> _Task item 1_: Which ways of getting around does the final paragraph of the Ireland passage mention? List all of them.
> _Task item 2_: Can you copy the Ireland passage word for word, from "But I’m getting" to "renowned Irish pony."?

> _Selected passage_:
☆ ☆ ☆ ☆ ☆ ☆ ☆

“I am yours and you are mine”–Peter Shaffer, Equus
When I set foot on the West coast of Ireland, at the age of 20, I believed for the first time in reincarnation. Nothing had ever before felt so familiar and right.
Thus was launched a long-distance love affair, played out during my infrequent visits across the ocean.
However, that dewy, 40-shades-of-green country and I very nearly went into couples counseling when I made the mistake, some years later, of trying out an equine adventure on its misty shores. Those “lovely Irish ponies” that The Rough Guide raves about? Not so much. Nowadays, I won’t even say the word “saddle”at the same time that I look at the color green, lest the two come together in some freaky synergy and cast me again onto the back of a pony in Ireland.
But I’m getting ahead of myself. Here’s the tale:
About seven years ago I was in Ireland (as we’ve established: the home of my heart), on the West Coast, staying in a little hamlet called Cleggan in the region of Connemara for a week, exploring the countryside, mostly on foot. I explored old dolmens (big rock gravesites), the ruins of abbeys, the local pubs. After a few days, I started hitch-hiking around the county and taking bus trips to nearby cities. But eventually, it was time to turn to a different form of transport: the renowned Irish pony.

☆ ☆ ☆ ☆ ☆ ☆ ☆

> _Given data_:

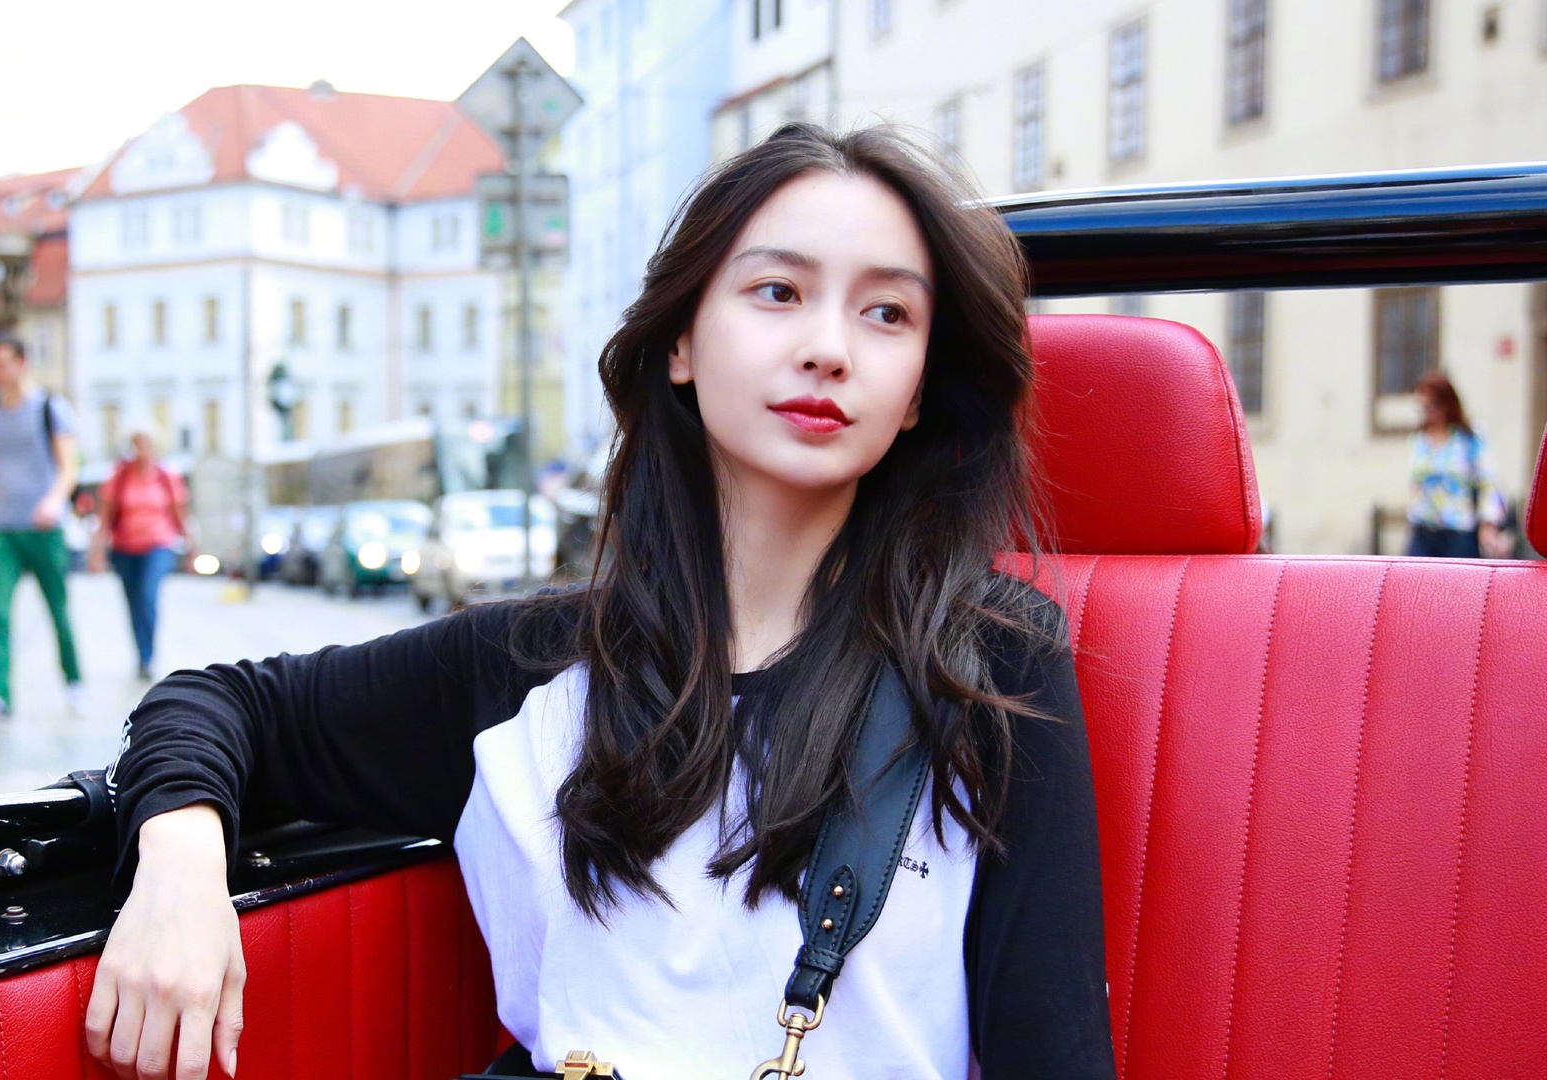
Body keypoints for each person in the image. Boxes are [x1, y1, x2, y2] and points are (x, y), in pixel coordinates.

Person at [89, 125, 1114, 1080]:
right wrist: (179, 860)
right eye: (777, 291)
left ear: (920, 388)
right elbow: (215, 704)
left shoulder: (986, 662)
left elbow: (1056, 1054)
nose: (829, 347)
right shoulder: (533, 664)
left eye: (887, 313)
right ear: (680, 342)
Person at [0, 334, 85, 726]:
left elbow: (69, 467)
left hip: (44, 529)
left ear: (21, 362)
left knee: (58, 611)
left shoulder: (50, 408)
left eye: (1, 364)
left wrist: (53, 501)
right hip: (1, 529)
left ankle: (74, 682)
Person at [88, 430, 192, 681]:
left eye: (146, 445)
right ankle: (141, 655)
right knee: (133, 603)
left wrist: (191, 547)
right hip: (124, 548)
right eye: (137, 445)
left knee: (147, 596)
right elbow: (105, 516)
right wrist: (97, 552)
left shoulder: (167, 476)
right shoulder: (119, 476)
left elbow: (180, 512)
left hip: (158, 545)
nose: (141, 450)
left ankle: (148, 657)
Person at [1407, 370, 1513, 558]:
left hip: (1458, 530)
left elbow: (1488, 481)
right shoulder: (1419, 440)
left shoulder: (1468, 438)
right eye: (1422, 406)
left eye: (1432, 406)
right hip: (1424, 529)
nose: (1427, 412)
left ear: (1446, 404)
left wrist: (1488, 524)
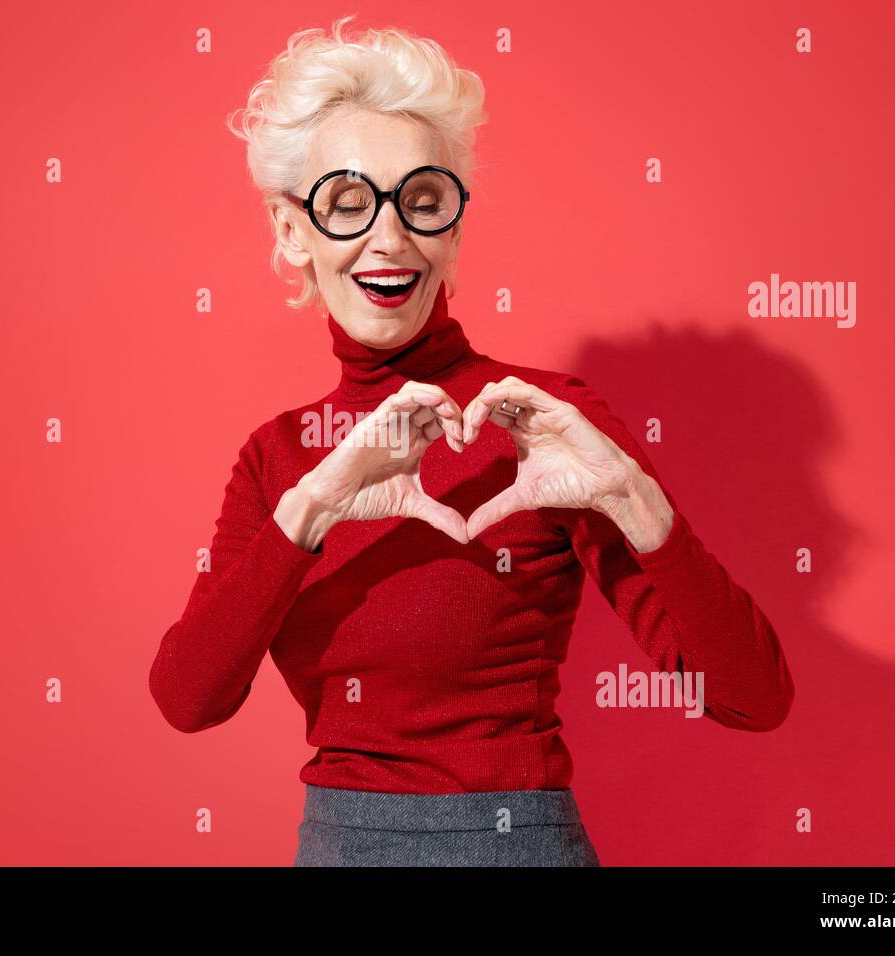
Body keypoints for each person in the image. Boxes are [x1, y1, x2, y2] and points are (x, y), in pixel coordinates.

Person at [148, 16, 794, 866]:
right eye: (347, 203)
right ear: (291, 231)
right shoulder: (279, 459)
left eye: (421, 200)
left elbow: (753, 699)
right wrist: (311, 508)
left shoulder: (544, 421)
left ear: (452, 226)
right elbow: (188, 699)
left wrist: (634, 497)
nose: (389, 237)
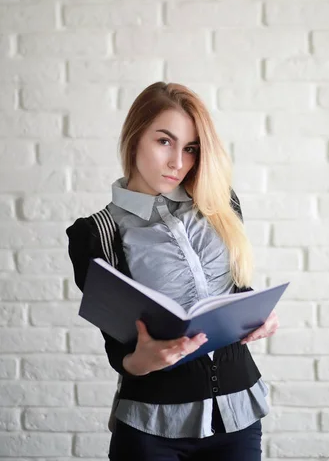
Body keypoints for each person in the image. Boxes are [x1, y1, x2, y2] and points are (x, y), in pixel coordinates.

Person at [66, 81, 279, 461]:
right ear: (135, 138)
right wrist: (140, 362)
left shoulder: (221, 203)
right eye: (164, 141)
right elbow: (120, 348)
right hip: (152, 430)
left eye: (191, 149)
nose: (177, 162)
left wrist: (258, 316)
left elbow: (236, 292)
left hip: (238, 418)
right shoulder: (96, 233)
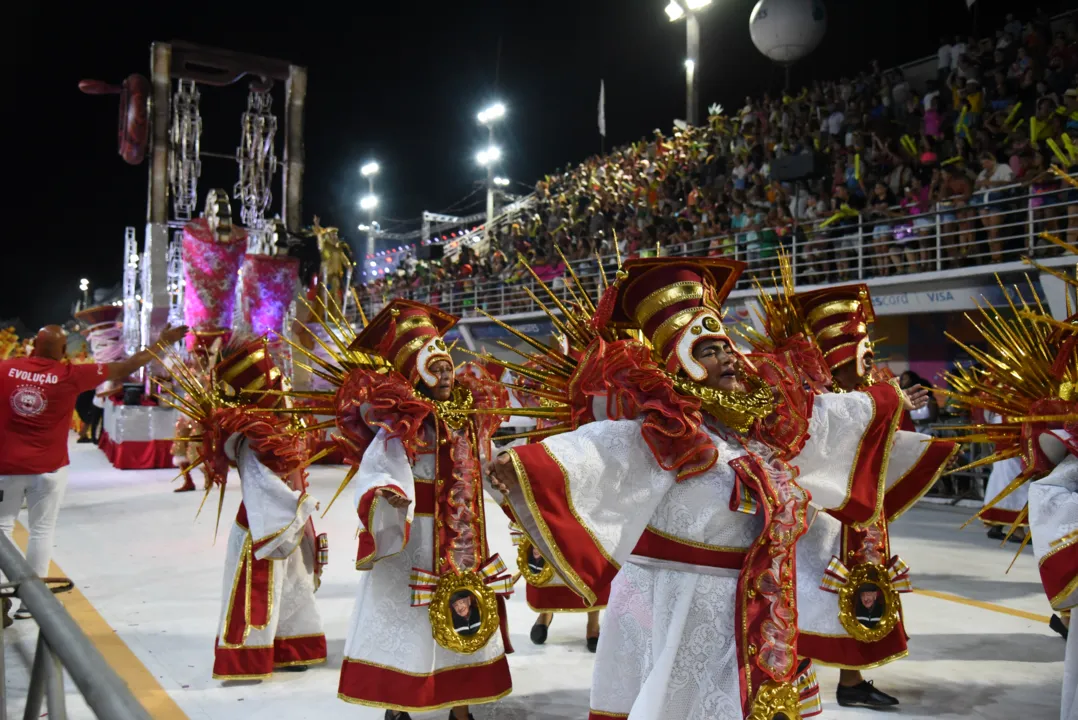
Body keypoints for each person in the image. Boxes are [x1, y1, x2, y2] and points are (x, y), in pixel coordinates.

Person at [487, 258, 945, 720]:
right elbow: (600, 448)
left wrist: (888, 400)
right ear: (680, 364)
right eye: (708, 350)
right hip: (683, 610)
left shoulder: (754, 429)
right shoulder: (666, 431)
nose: (728, 357)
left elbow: (826, 422)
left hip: (756, 608)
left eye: (726, 347)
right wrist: (519, 466)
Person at [335, 299, 512, 720]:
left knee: (462, 611)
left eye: (449, 363)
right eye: (436, 366)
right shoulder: (403, 423)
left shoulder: (468, 417)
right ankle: (398, 701)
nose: (447, 372)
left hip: (464, 535)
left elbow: (485, 461)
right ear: (417, 374)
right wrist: (387, 495)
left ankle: (461, 702)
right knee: (406, 616)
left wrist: (508, 476)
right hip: (415, 536)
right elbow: (380, 467)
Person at [161, 337, 328, 680]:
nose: (283, 382)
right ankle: (250, 658)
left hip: (290, 519)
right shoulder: (249, 437)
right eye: (275, 379)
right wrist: (295, 508)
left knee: (294, 587)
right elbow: (260, 485)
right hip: (265, 523)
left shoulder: (279, 425)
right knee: (259, 593)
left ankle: (293, 647)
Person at [0, 323, 187, 619]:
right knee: (41, 530)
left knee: (2, 528)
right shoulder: (71, 374)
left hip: (5, 468)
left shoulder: (5, 369)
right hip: (49, 470)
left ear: (33, 343)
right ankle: (30, 604)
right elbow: (128, 365)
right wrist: (162, 343)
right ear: (63, 351)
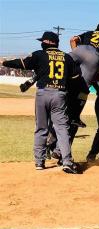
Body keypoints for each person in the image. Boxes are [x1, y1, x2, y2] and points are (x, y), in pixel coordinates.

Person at [0, 31, 80, 174]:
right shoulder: (67, 57)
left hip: (43, 93)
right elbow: (76, 78)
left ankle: (39, 162)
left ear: (48, 42)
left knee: (41, 128)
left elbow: (21, 63)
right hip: (60, 94)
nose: (41, 43)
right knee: (62, 128)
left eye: (43, 41)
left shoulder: (39, 54)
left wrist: (4, 62)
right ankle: (67, 161)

☆ ☆ ☆ ☆ ☆ ☆ ☆

> _Written reply 1_:
- On foot
- Hitch-hiking
- Bus trips
- The Irish pony

> _Written reply 2_:
But I’m getting ahead of myself. Here’s the tale:
About seven years ago I was in Ireland (as we’ve established: the home of my heart), on the West Coast, staying in a little hamlet called Cleggan in the region of Connemara for a week, exploring the countryside, mostly on foot. I explored old dolmens (big rock gravesites), the ruins of abbeys, the local pubs. After a few days, I started hitch-hiking around the county and taking bus trips to nearby cities. But eventually, it was time to turn to a different form of transport: the renowned Irish pony.